Task data:

───

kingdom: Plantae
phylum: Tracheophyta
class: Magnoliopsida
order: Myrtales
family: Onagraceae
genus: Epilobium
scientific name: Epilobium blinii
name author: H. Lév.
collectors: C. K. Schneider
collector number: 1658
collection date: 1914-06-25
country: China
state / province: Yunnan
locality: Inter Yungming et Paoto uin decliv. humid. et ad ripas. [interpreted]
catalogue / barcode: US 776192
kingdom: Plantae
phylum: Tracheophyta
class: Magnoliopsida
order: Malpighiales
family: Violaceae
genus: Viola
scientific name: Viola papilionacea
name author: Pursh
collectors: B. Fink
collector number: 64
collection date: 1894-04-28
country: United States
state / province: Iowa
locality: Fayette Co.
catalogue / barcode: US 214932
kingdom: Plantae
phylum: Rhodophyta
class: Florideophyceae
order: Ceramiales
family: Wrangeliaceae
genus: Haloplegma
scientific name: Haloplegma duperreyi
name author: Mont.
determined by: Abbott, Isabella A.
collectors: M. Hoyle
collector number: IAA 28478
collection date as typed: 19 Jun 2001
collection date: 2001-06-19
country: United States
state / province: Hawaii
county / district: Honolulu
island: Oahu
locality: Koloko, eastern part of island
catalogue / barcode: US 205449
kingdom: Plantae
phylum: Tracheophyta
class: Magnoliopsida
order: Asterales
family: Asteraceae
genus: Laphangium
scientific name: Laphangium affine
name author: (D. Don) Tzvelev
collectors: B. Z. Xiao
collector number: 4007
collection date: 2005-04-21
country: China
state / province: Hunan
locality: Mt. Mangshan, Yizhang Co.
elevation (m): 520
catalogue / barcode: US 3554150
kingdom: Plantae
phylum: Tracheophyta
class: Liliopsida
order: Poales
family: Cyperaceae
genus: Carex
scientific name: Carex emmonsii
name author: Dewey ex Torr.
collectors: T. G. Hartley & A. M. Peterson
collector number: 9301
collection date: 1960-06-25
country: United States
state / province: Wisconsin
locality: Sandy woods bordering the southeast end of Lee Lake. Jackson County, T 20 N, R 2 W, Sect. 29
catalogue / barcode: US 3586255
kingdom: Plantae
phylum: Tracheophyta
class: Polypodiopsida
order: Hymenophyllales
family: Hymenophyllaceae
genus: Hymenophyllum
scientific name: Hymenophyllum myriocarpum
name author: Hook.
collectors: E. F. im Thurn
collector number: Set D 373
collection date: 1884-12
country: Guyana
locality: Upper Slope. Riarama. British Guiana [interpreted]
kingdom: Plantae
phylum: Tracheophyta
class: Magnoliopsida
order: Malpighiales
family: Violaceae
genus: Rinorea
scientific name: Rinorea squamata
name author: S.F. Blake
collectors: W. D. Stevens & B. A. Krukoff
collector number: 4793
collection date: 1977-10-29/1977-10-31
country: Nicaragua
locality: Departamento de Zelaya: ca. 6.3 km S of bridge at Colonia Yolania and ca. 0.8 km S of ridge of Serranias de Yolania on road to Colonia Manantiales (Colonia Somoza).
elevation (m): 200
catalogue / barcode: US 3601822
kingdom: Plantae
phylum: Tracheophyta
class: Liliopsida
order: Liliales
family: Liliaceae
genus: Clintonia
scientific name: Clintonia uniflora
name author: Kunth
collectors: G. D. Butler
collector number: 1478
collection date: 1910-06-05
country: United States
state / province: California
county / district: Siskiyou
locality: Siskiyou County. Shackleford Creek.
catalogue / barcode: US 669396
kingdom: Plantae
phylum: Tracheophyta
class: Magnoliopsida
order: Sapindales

───

Job: Copy out every line of the records above, word for word and in the same order.

Response to the task:
kingdom: Plantae
phylum: Tracheophyta
class: Magnoliopsida
order: Myrtales
family: Onagraceae
genus: Epilobium
scientific name: Epilobium blinii
name author: H. Lév.
collectors: C. K. Schneider
collector number: 1658
collection date: 1914-06-25
country: China
state / province: Yunnan
locality: Inter Yungming et Paoto uin decliv. humid. et ad ripas. [interpreted]
catalogue / barcode: US 776192
kingdom: Plantae
phylum: Tracheophyta
class: Magnoliopsida
order: Malpighiales
family: Violaceae
genus: Viola
scientific name: Viola papilionacea
name author: Pursh
collectors: B. Fink
collector number: 64
collection date: 1894-04-28
country: United States
state / province: Iowa
locality: Fayette Co.
catalogue / barcode: US 214932
kingdom: Plantae
phylum: Rhodophyta
class: Florideophyceae
order: Ceramiales
family: Wrangeliaceae
genus: Haloplegma
scientific name: Haloplegma duperreyi
name author: Mont.
determined by: Abbott, Isabella A.
collectors: M. Hoyle
collector number: IAA 28478
collection date as typed: 19 Jun 2001
collection date: 2001-06-19
country: United States
state / province: Hawaii
county / district: Honolulu
island: Oahu
locality: Koloko, eastern part of island
catalogue / barcode: US 205449
kingdom: Plantae
phylum: Tracheophyta
class: Magnoliopsida
order: Asterales
family: Asteraceae
genus: Laphangium
scientific name: Laphangium affine
name author: (D. Don) Tzvelev
collectors: B. Z. Xiao
collector number: 4007
collection date: 2005-04-21
country: China
state / province: Hunan
locality: Mt. Mangshan, Yizhang Co.
elevation (m): 520
catalogue / barcode: US 3554150
kingdom: Plantae
phylum: Tracheophyta
class: Liliopsida
order: Poales
family: Cyperaceae
genus: Carex
scientific name: Carex emmonsii
name author: Dewey ex Torr.
collectors: T. G. Hartley & A. M. Peterson
collector number: 9301
collection date: 1960-06-25
country: United States
state / province: Wisconsin
locality: Sandy woods bordering the southeast end of Lee Lake. Jackson County, T 20 N, R 2 W, Sect. 29
catalogue / barcode: US 3586255
kingdom: Plantae
phylum: Tracheophyta
class: Polypodiopsida
order: Hymenophyllales
family: Hymenophyllaceae
genus: Hymenophyllum
scientific name: Hymenophyllum myriocarpum
name author: Hook.
collectors: E. F. im Thurn
collector number: Set D 373
collection date: 1884-12
country: Guyana
locality: Upper Slope. Riarama. British Guiana [interpreted]
kingdom: Plantae
phylum: Tracheophyta
class: Magnoliopsida
order: Malpighiales
family: Violaceae
genus: Rinorea
scientific name: Rinorea squamata
name author: S.F. Blake
collectors: W. D. Stevens & B. A. Krukoff
collector number: 4793
collection date: 1977-10-29/1977-10-31
country: Nicaragua
locality: Departamento de Zelaya: ca. 6.3 km S of bridge at Colonia Yolania and ca. 0.8 km S of ridge of Serranias de Yolania on road to Colonia Manantiales (Colonia Somoza).
elevation (m): 200
catalogue / barcode: US 3601822
kingdom: Plantae
phylum: Tracheophyta
class: Liliopsida
order: Liliales
family: Liliaceae
genus: Clintonia
scientific name: Clintonia uniflora
name author: Kunth
collectors: G. D. Butler
collector number: 1478
collection date: 1910-06-05
country: United States
state / province: California
county / district: Siskiyou
locality: Siskiyou County. Shackleford Creek.
catalogue / barcode: US 669396
kingdom: Plantae
phylum: Tracheophyta
class: Magnoliopsida
order: Sapindales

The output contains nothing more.